Das haben wir in den Tagen nach den Präsidentschaftswahlen 2020 in den USA erlebt. Ohne eine offizielle Wahlbestätigung, auf die man sich sofort hätte berufen können, konnten weiterhin Stimmen aus dem gesamten Spektrum zu Wort kommen. Dennoch versorgten unsere Systeme die Nutzer mit zuverlässigen Inhalten. In der ersten Woche stammten die meistgesehenen Kanäle und Videos zur Wahlberichterstattung von zuverlässigen Nachrichtenanbietern. Als die Bundesstaaten Anfang Dezember ihre Wahlergebnisse bestätigten, begannen wir sofort damit, Inhalte mit der falschen Behauptung zu entfernen, dass umfangreiche Betrügereien das Ergebnis der US-Präsidentschaftswahlen beeinflusst hätten. Seitdem haben wir Tausende von Videos entfernt, weil sie gegen unsere Richtlinien für die Wahlberichterstattung verstoßen haben. Über 77 % davon wurden entfernt, bevor sie 100 Aufrufe erreicht hatten.

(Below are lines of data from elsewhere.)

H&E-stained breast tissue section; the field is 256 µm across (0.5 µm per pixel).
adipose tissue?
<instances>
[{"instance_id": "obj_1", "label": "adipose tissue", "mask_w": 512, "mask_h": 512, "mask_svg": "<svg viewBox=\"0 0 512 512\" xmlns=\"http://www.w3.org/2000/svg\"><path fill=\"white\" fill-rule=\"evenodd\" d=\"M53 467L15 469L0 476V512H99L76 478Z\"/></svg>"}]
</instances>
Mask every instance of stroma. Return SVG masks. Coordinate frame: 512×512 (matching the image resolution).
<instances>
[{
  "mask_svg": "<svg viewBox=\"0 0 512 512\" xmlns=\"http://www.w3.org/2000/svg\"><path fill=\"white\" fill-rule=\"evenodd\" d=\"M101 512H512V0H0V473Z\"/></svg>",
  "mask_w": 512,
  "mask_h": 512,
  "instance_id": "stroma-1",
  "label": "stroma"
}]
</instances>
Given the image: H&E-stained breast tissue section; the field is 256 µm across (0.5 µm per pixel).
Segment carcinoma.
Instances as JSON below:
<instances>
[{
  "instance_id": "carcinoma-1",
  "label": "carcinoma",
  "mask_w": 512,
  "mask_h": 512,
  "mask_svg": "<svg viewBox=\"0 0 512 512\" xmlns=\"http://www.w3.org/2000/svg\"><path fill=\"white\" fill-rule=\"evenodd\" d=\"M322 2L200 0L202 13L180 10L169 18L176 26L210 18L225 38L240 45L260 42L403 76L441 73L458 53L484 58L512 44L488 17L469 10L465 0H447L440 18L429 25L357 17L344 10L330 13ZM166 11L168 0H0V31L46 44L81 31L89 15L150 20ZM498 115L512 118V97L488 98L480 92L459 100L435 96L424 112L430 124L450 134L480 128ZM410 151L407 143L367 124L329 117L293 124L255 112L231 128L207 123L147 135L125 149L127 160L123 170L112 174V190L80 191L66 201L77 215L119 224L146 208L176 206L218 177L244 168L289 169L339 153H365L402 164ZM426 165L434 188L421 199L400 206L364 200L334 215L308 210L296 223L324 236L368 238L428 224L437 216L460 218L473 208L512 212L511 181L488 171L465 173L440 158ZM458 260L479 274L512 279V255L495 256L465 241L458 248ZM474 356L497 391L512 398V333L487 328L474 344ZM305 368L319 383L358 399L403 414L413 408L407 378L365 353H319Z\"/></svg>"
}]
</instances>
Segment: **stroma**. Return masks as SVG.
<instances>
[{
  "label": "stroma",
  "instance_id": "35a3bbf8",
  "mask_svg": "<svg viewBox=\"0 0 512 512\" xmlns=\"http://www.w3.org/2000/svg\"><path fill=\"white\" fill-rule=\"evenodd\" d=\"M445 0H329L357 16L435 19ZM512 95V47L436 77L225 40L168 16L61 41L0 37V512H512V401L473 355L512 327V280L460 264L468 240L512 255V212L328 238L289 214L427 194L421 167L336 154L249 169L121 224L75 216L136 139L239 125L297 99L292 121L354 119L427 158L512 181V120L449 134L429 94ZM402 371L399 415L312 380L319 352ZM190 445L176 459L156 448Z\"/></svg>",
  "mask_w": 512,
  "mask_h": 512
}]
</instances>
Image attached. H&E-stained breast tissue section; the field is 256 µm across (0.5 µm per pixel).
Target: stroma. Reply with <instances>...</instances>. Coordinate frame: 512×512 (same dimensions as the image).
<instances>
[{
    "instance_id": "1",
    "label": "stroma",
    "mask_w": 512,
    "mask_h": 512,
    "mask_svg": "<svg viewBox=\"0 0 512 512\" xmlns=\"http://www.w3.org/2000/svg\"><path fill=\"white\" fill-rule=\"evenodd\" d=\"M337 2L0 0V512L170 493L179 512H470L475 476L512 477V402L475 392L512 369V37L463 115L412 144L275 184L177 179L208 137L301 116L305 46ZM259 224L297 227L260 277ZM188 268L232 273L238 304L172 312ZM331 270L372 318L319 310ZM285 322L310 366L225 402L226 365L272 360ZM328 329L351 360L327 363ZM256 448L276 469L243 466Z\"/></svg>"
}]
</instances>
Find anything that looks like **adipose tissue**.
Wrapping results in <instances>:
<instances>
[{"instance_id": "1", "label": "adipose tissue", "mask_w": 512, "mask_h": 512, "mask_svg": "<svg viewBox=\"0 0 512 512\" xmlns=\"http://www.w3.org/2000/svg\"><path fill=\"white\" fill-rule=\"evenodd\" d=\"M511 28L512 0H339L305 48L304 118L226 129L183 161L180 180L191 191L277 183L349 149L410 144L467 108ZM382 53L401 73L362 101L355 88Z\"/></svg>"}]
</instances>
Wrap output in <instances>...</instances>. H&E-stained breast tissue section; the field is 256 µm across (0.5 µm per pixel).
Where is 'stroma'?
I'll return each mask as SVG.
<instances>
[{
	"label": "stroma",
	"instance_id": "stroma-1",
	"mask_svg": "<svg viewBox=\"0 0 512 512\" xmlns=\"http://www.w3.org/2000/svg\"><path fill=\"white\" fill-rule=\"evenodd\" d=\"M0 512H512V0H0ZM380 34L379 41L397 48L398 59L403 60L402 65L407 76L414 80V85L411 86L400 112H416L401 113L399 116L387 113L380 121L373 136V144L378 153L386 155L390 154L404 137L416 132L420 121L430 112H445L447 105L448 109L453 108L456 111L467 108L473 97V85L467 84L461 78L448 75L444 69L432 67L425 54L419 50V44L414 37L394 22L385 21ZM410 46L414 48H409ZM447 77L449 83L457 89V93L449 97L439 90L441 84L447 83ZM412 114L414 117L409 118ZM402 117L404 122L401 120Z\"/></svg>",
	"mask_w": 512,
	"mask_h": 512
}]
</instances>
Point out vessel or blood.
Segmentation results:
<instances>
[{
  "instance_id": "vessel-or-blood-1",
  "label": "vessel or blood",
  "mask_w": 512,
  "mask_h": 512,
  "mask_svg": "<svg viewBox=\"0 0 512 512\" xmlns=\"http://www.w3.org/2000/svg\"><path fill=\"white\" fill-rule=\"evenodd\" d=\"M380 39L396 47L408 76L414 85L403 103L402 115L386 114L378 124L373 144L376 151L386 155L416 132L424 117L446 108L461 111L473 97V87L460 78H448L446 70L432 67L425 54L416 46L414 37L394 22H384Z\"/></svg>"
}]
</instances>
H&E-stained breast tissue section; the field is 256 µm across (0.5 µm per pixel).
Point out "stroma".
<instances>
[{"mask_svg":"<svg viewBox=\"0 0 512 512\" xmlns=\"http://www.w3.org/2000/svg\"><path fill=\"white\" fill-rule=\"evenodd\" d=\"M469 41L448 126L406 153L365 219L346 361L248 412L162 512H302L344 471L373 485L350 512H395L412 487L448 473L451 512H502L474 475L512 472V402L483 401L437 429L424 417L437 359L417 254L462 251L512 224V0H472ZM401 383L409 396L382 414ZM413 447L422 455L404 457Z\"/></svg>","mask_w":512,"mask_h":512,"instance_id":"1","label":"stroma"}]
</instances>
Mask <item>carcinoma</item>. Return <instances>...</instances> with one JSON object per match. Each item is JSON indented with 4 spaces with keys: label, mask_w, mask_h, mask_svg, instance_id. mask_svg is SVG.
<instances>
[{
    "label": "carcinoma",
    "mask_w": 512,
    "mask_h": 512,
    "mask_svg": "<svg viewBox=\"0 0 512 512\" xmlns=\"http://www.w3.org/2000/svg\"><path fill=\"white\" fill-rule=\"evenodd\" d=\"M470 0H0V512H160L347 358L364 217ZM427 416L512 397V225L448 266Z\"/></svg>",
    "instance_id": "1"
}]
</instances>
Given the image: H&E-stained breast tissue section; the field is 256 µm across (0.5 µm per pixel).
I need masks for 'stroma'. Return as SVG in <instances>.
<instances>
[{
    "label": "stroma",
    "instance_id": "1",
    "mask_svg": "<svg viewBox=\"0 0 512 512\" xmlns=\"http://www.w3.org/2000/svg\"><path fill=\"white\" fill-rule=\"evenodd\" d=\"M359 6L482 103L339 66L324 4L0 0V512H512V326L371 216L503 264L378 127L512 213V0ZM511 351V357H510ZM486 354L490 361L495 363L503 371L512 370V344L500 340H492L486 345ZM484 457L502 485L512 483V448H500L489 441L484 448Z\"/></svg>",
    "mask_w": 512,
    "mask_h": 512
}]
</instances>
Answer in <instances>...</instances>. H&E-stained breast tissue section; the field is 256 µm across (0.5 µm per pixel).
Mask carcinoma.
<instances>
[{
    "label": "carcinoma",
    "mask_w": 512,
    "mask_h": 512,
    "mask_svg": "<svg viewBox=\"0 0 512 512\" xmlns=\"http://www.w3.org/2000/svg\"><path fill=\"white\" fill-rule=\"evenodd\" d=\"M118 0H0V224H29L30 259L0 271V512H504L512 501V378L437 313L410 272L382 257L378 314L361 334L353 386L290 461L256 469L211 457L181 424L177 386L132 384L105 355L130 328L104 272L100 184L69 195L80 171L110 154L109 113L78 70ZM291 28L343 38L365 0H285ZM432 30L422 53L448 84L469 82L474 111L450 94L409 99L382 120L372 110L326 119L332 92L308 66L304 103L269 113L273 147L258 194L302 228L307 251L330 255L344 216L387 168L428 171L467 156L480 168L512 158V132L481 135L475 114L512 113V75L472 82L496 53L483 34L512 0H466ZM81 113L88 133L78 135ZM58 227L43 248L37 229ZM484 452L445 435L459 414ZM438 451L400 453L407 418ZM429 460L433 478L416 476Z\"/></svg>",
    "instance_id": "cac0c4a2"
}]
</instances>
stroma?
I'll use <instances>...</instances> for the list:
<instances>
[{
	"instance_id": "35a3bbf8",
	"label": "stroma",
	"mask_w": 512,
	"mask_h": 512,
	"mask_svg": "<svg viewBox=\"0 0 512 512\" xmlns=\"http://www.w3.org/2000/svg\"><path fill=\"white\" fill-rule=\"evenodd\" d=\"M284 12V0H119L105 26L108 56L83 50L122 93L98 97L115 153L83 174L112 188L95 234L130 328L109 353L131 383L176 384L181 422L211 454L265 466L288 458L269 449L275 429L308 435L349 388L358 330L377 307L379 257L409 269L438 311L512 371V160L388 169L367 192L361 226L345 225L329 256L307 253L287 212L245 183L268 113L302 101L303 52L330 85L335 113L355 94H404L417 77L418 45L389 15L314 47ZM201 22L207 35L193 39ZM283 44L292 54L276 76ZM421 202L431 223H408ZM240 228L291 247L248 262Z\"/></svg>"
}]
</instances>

Ein zu aggressives Vorgehen bei der Entfernung von Videos könnte allerdings auch eine abschreckende Wirkung auf die Meinungsfreiheit haben. Löschungen sind ein stumpfes Instrument, wenn sie zu häufig eingesetzt werden, und könnten die Botschaft vermitteln, dass kontroverse Ideen nicht akzeptiert werden. Wir beobachten aktuell eine beunruhigende Dynamik bei Regierungen, die die Entfernung von Inhalten zu politischen Zwecken fordern. Ich bin jedoch überzeugt, dass wir als Gesellschaft besser dran sind, wenn wir eine offene Debatte führen können. Was für den einen eine Fehlinformation ist, ist für den anderen eine feste Überzeugung. Dazu gehören auch Ansichten, die provokant sind und als beleidigend empfunden werden oder in manchen Fällen sogar Informationen enthalten, die einer Überprüfung durch einen Faktenprüfer nicht standhalten würden. Weil wir eine offene Plattform befürworten, haben wir hier eine noch größere Verantwortung, Menschen Zugang zu hochwertigen Informationen zu geben. Wir werden auch weiterhin in alle unsere Produkte investieren und sie innovativ gestalten, um ein vernünftiges Gleichgewicht zwischen Redefreiheit und Reichweite herzustellen.
Gelegentlich werde ich gefragt, ob wir brisante Inhalte nicht deshalb hochladen, weil wir davon finanziell profitieren. Wir haben festgestellt, dass diese Art von Inhalten auf YouTube – vor allem im Vergleich zu populären Inhalten wie Musik und Comedy – nicht nur nicht gut abschneidet, sondern auch das Vertrauen von Nutzern und Werbekunden untergräbt. Wir haben viel Zeit und Geld investiert, um dieses Problem zu lösen, und davon haben unser Unternehmen und damit auch die Herausgeber profitiert. Kurz gesagt: Verantwortung ist gut fürs Geschäft.
Einige werden wahrscheinlich mit unserem Ansatz nicht einverstanden sein und uns auffordern, noch mehr Inhalte zu entfernen. Ich finde die Fortschritte unserer frühzeitigen Investitionen jedoch sehr ermutigend. Unsere Teams arbeiten rund um die Uhr daran, unsere Systeme zu verbessern. Wir werden weiterhin auf ihrer grundlegenden Arbeit aufbauen, die uns hilft, Fehlinformationen zu bekämpfen. Demnächst werde ich mehr darüber berichten, aber ich hoffe, dass diese „Perspektiven“ bereits einen ersten Eindruck davon vermitteln, wie wir bei YouTube über das Problem der Fehlinformationen im Allgemeinen denken.